El precio del deseo · 3ª parte
Situada en el centro de la mesa se encontraba una botella de vino Vega Sicilia Único 1962. A ambos lados de ésta, y posicionadas estratégicamente entre el resto de elementos que recreaban una escena con tintes románticos, dos velas reflejaban sobre el mantel el carmesí del interior del recipiente, atravesando el cristal gracias al brillo de sus llamas en constante contoneo. Tres serían los platos que degustaría esa noche el señor Vanderbilt junto a la mejor compañía posible; no podía ser otra más que la de Catherine.

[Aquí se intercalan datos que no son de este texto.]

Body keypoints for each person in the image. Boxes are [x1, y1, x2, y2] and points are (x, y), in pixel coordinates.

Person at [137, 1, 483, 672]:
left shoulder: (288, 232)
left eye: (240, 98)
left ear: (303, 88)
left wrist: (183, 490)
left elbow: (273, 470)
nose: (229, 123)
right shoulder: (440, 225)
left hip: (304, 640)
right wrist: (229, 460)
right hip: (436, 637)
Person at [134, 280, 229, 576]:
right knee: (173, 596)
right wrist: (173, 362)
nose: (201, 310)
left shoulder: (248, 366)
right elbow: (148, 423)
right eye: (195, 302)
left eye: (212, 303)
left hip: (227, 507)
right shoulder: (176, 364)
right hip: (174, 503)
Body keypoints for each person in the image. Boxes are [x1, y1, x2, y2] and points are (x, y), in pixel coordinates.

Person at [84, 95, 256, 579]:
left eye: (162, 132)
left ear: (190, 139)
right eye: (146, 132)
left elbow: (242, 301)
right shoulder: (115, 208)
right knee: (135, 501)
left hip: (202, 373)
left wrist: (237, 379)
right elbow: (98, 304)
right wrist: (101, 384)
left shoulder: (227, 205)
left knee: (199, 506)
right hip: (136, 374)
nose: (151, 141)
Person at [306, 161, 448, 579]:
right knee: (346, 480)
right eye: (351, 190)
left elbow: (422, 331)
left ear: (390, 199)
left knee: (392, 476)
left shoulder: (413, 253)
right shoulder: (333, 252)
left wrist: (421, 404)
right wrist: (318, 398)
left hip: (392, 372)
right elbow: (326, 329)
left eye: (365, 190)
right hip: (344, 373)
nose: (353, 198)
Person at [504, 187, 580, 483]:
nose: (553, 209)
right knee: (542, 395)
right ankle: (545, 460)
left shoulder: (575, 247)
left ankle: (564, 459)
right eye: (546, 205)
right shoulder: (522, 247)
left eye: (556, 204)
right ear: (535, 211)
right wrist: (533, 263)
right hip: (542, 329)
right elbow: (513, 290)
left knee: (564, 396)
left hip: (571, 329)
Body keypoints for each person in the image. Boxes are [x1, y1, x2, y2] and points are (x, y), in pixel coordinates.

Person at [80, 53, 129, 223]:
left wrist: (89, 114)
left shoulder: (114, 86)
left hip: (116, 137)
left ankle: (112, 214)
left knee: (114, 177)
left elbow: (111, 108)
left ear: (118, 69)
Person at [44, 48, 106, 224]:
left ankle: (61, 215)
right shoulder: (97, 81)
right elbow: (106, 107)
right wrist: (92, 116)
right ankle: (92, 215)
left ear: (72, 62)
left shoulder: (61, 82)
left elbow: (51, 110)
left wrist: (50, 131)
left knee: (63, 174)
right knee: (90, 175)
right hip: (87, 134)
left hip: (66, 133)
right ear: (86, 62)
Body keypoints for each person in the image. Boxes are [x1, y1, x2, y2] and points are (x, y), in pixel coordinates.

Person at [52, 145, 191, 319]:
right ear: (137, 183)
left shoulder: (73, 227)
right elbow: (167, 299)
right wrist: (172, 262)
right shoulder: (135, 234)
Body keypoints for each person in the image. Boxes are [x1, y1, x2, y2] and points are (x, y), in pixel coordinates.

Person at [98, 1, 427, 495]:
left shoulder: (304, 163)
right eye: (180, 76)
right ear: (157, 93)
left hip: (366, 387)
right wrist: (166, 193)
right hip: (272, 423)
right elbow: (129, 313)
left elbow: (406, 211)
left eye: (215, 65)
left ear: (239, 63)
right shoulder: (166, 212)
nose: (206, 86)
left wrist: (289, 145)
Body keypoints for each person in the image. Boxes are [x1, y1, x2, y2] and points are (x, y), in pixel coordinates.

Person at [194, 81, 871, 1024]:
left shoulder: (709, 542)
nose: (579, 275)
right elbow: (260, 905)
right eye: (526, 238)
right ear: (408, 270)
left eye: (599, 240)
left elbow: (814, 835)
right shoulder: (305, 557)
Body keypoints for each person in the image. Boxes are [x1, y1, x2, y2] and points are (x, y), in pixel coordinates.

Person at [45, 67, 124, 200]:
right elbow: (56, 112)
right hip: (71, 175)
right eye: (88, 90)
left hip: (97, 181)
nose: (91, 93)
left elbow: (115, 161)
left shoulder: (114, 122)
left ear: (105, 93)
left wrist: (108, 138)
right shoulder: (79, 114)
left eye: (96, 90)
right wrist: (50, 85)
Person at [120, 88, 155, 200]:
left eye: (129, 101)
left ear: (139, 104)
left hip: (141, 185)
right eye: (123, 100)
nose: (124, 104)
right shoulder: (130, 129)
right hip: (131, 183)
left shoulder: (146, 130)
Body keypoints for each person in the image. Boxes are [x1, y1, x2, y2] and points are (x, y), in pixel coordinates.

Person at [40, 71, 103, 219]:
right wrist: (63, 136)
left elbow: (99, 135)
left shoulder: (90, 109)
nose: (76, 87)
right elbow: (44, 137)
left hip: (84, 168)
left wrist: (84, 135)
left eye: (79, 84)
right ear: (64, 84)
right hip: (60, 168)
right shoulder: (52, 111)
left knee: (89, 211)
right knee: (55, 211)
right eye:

Las palabras fueron sucediendo, conformando frases que, si bien no parecían interesantes por su banalidad, hacían que ambos centrasen su atención el uno en el otro como si no existiera nadie alrededor. Dos tiernas miradas cuyo significado se podía adivinar sin necesidad de hablar. Miradas que se mantuvieron durante toda la velada… Tres minutos fueron los que tardaron en abandonar el restaurante. Exactamente los mismos que les llevó subir hasta su habitación del hotel.
Se envolvieron en un ansiado beso después de escuchar la puerta cerrar tras de sí, sabiendo que ya nadie les molestaría. Dos caricias tuvieron comienzo en el rostro de la mujer para terminar bajando lentamente el vestido que lucía. Tres eran las manos que deseaba tener el hombre en aquel instante.
Una noche… Una noche nada más. Y ella desaparecería de nuevo. Dueña del reino al que pertenecía su corazón. La única que le hacía sentir algo real.
Catherine era una reina, sí. Pero una que no necesitaba ni reyes ni castillos… tan sólo sus riquezas. Comstock no veía aquello como un problema; no al menos uno grave. Ambos sabían las condiciones, y aunque él quisiera otras no tenía más opción que conformarse. Esta mujer despertaba en su interior sensaciones que creía haber olvidado… Así pues, ¿por qué no vivirlas? Aunque cierto era que el precio a pagar por su compañía iba más allá de los caprichos en forma de joyas o lujosos planes. Era uno más alto e, inevitablemente, más doloroso para sí mismo…
El precio a pagar era la soledad con la que Catherine le dejaba después.